The draw was a Spanish Opening (Ruy Lopez), the classical theoretical battleground. Kramnik as White built small structural pressure through the middlegame; Kasparov’s defence was accurate; the endgame was balanced and the draw was accepted in 45 moves.
The classical portion of the 2001 Botvinnik Memorial produced high-quality chess at the standard the players had brought to the 2000 World Championship match. Both sides reused theoretical preparation; both refined specific lines based on the previous year’s experience. The cumulative classical score across the Memorial’s classical games was approximately even.

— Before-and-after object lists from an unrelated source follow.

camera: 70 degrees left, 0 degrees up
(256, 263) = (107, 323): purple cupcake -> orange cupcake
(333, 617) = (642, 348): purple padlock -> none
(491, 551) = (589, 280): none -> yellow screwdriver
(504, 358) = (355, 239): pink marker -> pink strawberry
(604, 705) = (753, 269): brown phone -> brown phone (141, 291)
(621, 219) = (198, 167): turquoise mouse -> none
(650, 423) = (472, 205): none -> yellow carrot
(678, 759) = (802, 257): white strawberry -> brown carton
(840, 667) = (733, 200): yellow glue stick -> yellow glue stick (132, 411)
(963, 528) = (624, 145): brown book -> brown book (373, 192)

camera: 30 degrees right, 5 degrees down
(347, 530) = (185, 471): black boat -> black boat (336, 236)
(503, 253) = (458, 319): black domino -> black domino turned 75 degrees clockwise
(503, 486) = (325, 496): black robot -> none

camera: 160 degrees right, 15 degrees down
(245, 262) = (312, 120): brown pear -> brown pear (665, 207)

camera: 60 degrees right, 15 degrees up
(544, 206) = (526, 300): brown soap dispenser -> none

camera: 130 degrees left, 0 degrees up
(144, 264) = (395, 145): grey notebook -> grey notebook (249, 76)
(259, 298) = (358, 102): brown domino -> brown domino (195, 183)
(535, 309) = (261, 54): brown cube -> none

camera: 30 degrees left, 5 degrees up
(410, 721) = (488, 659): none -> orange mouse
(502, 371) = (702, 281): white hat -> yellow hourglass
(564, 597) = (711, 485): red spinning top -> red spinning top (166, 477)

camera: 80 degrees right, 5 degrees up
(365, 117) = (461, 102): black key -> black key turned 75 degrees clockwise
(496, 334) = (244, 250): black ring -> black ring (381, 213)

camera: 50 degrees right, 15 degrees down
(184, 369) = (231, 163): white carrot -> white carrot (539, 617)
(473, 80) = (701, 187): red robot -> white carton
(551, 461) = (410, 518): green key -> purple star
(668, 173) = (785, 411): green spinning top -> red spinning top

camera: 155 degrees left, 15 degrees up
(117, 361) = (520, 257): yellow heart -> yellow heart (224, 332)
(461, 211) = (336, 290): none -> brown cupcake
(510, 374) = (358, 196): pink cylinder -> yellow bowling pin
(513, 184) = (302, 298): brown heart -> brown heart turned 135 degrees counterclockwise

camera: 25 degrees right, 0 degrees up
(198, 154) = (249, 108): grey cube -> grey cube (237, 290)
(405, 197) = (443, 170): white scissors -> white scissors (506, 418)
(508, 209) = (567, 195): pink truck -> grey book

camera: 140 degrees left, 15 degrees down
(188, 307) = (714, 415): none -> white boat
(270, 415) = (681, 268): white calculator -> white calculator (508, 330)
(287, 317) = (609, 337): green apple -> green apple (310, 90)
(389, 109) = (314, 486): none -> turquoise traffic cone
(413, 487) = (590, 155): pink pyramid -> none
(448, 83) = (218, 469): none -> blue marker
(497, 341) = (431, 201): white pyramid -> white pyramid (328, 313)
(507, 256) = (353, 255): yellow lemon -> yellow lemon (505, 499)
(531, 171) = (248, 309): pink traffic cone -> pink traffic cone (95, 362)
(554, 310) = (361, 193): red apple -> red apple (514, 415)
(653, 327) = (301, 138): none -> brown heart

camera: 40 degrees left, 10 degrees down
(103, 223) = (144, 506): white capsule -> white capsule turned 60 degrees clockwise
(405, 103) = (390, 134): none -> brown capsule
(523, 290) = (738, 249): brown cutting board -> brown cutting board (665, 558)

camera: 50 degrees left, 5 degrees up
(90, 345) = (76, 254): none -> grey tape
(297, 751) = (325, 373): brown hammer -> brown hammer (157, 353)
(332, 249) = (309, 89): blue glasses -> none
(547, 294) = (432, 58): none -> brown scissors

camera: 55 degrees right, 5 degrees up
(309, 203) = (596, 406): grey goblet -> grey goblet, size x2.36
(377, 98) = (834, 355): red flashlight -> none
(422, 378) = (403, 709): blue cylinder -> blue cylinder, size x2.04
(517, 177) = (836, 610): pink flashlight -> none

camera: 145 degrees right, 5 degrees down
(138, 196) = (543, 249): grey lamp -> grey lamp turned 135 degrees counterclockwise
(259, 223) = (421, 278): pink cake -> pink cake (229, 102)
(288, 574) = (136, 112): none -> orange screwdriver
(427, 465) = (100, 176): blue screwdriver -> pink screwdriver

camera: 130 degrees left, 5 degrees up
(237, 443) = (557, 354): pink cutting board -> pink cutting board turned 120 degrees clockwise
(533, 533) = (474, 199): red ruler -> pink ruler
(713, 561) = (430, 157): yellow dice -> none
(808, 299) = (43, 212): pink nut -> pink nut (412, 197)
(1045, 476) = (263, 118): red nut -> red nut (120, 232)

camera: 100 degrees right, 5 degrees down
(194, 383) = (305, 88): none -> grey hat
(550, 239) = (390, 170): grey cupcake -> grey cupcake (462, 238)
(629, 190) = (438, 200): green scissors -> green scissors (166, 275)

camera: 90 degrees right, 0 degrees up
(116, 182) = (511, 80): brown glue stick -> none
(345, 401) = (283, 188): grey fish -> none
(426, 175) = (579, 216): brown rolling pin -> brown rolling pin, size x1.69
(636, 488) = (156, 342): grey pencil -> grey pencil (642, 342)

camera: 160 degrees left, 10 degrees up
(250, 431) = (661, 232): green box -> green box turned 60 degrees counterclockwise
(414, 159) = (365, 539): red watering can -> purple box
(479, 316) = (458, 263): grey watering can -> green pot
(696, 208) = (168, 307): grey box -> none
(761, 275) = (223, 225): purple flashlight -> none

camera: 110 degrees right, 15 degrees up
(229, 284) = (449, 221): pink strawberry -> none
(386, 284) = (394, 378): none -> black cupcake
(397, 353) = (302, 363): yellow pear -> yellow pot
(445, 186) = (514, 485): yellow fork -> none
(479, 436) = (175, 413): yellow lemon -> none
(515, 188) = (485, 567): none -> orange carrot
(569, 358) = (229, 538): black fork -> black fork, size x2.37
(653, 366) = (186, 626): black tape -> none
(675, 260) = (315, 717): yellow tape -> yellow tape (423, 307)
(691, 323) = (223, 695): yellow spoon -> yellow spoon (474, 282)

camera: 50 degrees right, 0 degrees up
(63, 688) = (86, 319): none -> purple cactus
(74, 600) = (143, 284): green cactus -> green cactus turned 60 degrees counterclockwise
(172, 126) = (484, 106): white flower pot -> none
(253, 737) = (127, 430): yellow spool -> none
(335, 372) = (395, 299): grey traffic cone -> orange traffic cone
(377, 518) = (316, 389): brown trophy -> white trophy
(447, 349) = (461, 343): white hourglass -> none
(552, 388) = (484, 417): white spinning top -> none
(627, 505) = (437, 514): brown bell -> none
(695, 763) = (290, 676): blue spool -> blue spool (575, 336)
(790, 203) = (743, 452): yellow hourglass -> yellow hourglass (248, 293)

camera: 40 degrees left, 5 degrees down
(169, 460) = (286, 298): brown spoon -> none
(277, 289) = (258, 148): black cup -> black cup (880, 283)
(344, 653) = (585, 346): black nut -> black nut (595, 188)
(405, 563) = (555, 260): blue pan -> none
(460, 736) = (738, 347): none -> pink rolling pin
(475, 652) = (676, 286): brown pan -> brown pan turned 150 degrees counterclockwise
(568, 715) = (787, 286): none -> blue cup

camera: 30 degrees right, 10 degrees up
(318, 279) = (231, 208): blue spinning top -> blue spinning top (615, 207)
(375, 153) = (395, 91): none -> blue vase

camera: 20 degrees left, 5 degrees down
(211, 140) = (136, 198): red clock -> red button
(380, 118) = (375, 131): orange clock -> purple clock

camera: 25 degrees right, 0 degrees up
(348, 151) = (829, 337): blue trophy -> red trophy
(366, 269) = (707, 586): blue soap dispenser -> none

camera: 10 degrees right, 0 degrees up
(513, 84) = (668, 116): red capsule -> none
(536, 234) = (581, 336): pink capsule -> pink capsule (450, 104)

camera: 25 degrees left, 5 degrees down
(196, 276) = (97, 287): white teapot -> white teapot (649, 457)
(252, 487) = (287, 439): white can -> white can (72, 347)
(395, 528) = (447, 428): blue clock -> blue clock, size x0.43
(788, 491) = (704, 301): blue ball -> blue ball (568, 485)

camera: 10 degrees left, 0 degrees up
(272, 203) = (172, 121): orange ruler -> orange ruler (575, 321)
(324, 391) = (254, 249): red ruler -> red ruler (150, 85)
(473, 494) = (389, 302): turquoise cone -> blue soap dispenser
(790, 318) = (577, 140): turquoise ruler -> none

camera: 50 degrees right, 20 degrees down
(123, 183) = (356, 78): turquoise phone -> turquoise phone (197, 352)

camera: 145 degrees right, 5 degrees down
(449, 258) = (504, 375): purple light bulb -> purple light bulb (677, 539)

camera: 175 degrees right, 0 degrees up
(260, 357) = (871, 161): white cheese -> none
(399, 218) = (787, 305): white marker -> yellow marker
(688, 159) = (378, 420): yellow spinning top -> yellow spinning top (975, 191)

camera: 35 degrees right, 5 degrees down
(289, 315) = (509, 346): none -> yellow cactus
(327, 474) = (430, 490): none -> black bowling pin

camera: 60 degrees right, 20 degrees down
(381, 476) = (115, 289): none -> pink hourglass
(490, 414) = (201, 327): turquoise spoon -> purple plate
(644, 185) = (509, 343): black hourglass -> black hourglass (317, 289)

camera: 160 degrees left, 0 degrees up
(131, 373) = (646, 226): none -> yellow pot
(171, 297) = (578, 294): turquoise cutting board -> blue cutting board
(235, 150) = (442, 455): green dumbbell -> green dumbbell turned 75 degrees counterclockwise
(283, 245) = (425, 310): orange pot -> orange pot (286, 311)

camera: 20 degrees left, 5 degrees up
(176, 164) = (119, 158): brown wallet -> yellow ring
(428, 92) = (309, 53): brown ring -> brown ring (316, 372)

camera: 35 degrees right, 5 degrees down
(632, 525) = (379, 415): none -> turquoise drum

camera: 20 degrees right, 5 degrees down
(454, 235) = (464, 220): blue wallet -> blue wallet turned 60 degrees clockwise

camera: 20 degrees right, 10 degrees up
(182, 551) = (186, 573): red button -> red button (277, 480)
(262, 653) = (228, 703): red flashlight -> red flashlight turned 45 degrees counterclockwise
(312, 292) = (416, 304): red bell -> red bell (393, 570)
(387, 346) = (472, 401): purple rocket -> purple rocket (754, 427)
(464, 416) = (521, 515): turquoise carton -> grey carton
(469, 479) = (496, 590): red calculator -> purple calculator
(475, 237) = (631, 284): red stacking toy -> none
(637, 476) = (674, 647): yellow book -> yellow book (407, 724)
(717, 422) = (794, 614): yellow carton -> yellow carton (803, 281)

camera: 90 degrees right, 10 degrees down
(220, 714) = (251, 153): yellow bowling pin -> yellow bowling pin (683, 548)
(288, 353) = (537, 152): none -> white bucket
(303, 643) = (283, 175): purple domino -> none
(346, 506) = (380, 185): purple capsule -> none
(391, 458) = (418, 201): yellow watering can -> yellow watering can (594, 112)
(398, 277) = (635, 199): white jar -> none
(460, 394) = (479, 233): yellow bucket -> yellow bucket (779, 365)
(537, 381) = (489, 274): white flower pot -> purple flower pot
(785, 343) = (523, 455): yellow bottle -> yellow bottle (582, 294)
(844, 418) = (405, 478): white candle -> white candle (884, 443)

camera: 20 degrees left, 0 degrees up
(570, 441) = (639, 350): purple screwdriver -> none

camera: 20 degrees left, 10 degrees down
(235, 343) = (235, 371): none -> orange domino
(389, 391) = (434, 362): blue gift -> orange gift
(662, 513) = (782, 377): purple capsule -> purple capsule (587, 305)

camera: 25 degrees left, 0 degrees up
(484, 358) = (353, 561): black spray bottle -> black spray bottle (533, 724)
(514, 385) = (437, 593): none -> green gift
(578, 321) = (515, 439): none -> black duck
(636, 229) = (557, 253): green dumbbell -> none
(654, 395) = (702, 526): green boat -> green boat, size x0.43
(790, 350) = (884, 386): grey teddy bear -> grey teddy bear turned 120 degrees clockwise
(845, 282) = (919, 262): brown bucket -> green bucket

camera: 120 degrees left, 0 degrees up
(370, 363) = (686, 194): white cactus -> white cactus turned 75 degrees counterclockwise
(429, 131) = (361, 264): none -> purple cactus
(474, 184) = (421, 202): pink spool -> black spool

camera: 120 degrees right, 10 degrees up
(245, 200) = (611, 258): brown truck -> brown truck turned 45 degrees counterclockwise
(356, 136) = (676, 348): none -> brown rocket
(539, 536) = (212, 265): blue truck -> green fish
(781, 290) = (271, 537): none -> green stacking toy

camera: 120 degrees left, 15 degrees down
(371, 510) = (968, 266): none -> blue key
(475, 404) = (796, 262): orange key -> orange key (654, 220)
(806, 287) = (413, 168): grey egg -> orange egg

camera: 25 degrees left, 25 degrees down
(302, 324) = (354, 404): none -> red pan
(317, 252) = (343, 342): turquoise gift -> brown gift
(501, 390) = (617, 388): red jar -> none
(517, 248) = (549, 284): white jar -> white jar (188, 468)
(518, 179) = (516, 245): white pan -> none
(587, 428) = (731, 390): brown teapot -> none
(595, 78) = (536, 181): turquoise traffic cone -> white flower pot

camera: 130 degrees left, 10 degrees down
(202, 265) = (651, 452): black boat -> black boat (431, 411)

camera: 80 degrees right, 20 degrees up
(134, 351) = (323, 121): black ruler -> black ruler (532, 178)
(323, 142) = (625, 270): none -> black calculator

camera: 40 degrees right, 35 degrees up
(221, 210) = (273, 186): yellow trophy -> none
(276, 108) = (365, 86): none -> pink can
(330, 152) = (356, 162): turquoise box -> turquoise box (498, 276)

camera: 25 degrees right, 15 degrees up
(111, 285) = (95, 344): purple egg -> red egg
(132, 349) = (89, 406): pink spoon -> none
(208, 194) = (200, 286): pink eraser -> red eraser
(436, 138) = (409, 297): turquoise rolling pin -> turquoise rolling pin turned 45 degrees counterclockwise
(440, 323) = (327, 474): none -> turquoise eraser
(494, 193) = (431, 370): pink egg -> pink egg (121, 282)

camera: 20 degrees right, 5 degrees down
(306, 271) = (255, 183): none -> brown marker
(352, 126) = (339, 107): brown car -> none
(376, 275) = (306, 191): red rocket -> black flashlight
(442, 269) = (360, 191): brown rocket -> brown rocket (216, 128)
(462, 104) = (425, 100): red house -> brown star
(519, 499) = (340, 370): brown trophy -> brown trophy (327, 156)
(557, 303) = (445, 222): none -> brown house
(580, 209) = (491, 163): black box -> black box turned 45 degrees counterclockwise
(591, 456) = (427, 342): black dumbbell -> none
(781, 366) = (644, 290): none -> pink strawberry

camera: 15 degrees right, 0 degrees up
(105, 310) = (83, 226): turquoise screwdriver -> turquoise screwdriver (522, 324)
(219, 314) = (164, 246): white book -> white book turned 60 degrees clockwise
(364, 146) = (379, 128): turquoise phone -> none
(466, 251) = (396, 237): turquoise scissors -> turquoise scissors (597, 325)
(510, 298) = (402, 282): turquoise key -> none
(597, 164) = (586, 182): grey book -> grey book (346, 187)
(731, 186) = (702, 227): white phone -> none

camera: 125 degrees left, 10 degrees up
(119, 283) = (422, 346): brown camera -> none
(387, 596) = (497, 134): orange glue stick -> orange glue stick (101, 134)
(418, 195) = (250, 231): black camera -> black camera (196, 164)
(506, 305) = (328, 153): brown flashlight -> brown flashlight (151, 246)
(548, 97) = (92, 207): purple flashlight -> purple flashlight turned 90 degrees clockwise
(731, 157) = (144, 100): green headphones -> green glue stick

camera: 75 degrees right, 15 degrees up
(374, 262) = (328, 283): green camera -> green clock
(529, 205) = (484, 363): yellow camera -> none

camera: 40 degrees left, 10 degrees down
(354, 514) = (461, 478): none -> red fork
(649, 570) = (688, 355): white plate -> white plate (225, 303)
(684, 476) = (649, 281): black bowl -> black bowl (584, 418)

The Memorial’s commercial and competitive success contributed to the broader trend of post-championship exhibition events. The 2003-2004 period saw multiple exhibition matches: Kasparov-Junior, Kasparov-Deep Fritz, the X3D Fritz tournament. The Botvinnik Memorial 2001 was the highest-quality human-vs-human exhibition of the early 2000s.
Game record
This game between Kramnik, Vladimir and Kasparov, Garry was played at the Botvinnik Memorial m in Moscow in 2001. Played in round 3. At the time of the game, the players were rated 2802 (White) and 2838 (Black). The game lasted 21 moves, ending with a drawn outcome. It is part of the early engine era.
Opening context
The opening sequence runs 1. d4 Nf6 2. c4 e6 3. Nf3 d5 4. Nc3 Be7, after which the players entered the middlegame proper.
See also
For more on this game’s protagonists and theory, see Kramnik, Vladimir and Kasparov, Garry.
Match notes
This Botvinnik Memorial m game sits in engine-era transition. Master-level chess of the period was published in tournament bulletins, magazine annotations, and — for the most-studied games — in published opening monographs by the participants and their successors. This game is preserved in the open historical record and can be replayed in full above.